Researchers from the University of Cambridge have analyzed fossils showing that anacondas reached their large body size around 12.4 million years ago and have maintained it since. Unlike other giant reptiles that went extinct, anacondas persisted through changing climates. The study reveals their resilience in shrinking wetland habitats.
A team led by the University of Cambridge studied fossils of giant anacondas from South America, determining that these snakes achieved their full size approximately 12.4 million years ago during the Middle Miocene. Their body length has remained consistent at four to five meters, similar to modern specimens, which occasionally reach seven meters.
The research focused on 183 fossilized backbone segments from at least 32 individuals discovered in Falcón State, Venezuela. By combining these with data from other South American sites, the scientists estimated ancient anacondas matched today's dimensions. This stability contrasts with the Miocene era (12.4 to 5.3 million years ago), when warmer global temperatures, extensive wetlands, and plentiful food led many animals to grow larger than their descendants. For instance, the 12-meter caiman Purussaurus and the 3.2-meter turtle Stupendemys eventually vanished, likely due to cooling temperatures and habitat loss.
Anacondas, however, endured as a large-bodied group. "Other species like giant crocodiles and giant turtles have gone extinct since the Miocene, probably due to cooling global temperatures and shrinking habitats, but the giant anacondas have survived—they are super-resilient," said lead author Andrés Alfonso-Rojas, a PhD student in Cambridge's Department of Zoology. He added, "By measuring the fossils we found that anacondas evolved a large body size shortly after they appeared in tropical South America around 12.4 million years ago, and their size hasn't changed since."
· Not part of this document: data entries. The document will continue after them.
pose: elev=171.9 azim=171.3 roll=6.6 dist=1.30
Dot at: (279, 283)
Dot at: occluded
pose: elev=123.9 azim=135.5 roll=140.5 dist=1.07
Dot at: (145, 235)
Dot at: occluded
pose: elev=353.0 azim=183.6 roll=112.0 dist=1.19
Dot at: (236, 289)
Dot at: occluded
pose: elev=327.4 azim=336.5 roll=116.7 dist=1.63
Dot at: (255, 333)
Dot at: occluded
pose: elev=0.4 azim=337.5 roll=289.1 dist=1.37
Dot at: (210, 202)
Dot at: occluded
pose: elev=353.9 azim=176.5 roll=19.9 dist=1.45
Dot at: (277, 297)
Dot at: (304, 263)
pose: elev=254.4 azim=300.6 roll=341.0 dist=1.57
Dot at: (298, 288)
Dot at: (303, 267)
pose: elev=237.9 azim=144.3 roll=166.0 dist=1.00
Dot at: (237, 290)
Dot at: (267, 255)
To verify measurements, the team used ancestral state reconstruction on a snake family tree, including relatives like tree boas and rainbow boas, confirming early anacondas averaged four to five meters. Contrary to expectations that warmer Miocene conditions would produce even larger snakes, no evidence supports sizes beyond modern ones.
Today, anacondas inhabit wetlands, marshes, and rivers like the Amazon, where remnant habitats sustain them alongside prey such as capybaras and fish. The Miocene's northern South America resembled the current Amazon Basin, enabling wider distribution then. Fossils were collected over field seasons by collaborators from the University of Zurich and Venezuela's Museo Paleontológico de Urumaco.
The findings appeared on December 1, 2025, in the Journal of Vertebrate Paleontology.